That’s me, the jowly kid on the right, with my younger cousin. The picture was probably taken around Christmas, 1956, just before the smiling man holding us got his new name.

I was his first grandchild, and couldn’t manage Grandpa when first learning to speak. I dubbed him Bumpy for all the cousins to come and eventually all the aunts and uncles and even my grandmother.


Bumpy fixed plumbing and heating systems for a living. Coffee cans full of pipe fittings lined his barn. Binders of product specs for Eljer and American Standard lined his office. A pass-through from the barn into the house, the office included a giant oak desk and a spattered utility sink. On the desk sat an adding machine with work-worn ivory keys and a crank-arm that made an exciting, official sound as it mashed numbers onto the white paper tape.


Every day, two blasts from the horn at the fire station announced noontime to all in our small Massachusetts town. Bumpy would emerge from someone’s cellar to come home for lunch. Before entering the house, he’d stop at the utility sink and lather up to the elbows with brown Fels Naptha soap, which is now marketed as a laundry pre-treatment or a salve for poison ivy. Blackish-gray suds splashed down the drain, and he'd dry off with a gray, laundered-thin towel.

======

> _Problem 1_: In the memoir about Bumpy, what soap did he lather up with at the utility sink?
> _Problem 2_: Edit the memoir about Bumpy: rewrite everything from "Every day, two" down to "gray, laundered-thin towel.", putting "town hall" in place of "fire station".
> _Problem 3_: Resume the memoir about the grandfather called Bumpy, picking up after its final sentence.

======

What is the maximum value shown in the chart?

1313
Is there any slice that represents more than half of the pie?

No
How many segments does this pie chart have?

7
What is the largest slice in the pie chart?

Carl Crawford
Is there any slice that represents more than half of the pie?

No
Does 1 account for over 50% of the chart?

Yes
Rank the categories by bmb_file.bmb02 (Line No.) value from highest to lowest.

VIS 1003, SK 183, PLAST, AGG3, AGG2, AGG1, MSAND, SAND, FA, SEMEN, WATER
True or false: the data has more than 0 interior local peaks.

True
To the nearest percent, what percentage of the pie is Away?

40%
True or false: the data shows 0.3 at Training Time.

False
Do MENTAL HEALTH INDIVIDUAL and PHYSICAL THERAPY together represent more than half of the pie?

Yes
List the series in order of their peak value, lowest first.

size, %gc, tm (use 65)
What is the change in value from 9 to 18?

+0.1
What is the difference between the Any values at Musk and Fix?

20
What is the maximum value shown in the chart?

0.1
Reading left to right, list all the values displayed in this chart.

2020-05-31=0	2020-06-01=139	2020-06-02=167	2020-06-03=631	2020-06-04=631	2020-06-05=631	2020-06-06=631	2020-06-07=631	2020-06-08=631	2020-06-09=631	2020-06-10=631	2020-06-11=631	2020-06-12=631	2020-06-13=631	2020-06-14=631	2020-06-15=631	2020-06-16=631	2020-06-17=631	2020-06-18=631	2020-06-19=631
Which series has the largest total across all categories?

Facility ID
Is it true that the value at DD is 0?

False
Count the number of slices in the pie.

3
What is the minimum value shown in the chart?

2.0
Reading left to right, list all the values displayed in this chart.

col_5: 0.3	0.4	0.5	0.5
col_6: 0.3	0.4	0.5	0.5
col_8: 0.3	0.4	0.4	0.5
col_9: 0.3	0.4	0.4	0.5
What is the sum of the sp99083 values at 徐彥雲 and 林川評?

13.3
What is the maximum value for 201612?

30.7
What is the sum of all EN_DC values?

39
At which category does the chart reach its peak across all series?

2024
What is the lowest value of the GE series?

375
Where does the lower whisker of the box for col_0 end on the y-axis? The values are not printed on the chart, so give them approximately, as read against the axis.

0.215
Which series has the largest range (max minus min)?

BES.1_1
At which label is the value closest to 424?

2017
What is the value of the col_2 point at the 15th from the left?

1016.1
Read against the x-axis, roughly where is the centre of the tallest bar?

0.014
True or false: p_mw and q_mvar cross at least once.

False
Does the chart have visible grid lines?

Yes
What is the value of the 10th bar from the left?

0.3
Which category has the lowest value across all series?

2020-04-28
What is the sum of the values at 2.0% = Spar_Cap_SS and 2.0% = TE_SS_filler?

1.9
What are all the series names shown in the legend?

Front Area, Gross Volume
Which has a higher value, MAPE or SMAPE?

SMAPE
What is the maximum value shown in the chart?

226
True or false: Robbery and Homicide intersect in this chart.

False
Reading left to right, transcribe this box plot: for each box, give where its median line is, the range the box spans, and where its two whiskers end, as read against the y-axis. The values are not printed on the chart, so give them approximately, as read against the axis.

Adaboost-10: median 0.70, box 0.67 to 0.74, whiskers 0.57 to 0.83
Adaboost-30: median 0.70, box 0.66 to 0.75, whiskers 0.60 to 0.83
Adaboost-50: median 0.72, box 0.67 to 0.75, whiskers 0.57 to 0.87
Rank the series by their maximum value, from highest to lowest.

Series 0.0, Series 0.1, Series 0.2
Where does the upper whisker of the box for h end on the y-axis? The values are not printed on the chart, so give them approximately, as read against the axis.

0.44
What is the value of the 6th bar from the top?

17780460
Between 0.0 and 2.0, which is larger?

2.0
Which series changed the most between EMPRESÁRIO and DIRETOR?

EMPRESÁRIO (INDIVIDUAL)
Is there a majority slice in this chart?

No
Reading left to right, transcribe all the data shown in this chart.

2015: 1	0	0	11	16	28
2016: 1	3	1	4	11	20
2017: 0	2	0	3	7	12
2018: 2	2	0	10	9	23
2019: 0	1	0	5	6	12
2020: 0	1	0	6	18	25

======

> _Exercise output 1_: Brown Fels Naptha soap.

> _Exercise output 2_:
Every day, two blasts from the horn at the town hall announced noontime to all in our small Massachusetts town. Bumpy would emerge from someone’s cellar to come home for lunch. Before entering the house, he’d stop at the utility sink and lather up to the elbows with brown Fels Naptha soap, which is now marketed as a laundry pre-treatment or a salve for poison ivy. Blackish-gray suds splashed down the drain, and he'd dry off with a gray, laundered-thin towel.

> _Exercise output 3_:
I watched him with fascination when I was at my grandparents’ house at lunchtime. Bumpy would sit down — not at the chrome-legged, Formica-topped table in the kitchen — but in his heavy, oak rocker on the enclosed porch. He'd pull me into his lap, wafting the smell of burnt heating oil from his work clothes.


A fascinated young child, I’d touch the rough, dry skin on Bumpy's hands and finger the blackened, vertical crack in his thumbnail. Then my grandmother would bring him lunch: a quart jar of pickled eggs, some saltine crackers and a mug of beer. Pickled eggs because they had chickens who laid the eggs for free and vinegar to preserve them; saltines from a large rectangular tin because they were cheap; and beer because … it went so well with pickled eggs. Bumpy and I would share the crackers, dropping crumbs all over us. I didn’t like the smell of the eggs, but I watched the black crack magnify as he reached into the brine to grasp one. I watched as he bit into it with his gold-rimmed teeth.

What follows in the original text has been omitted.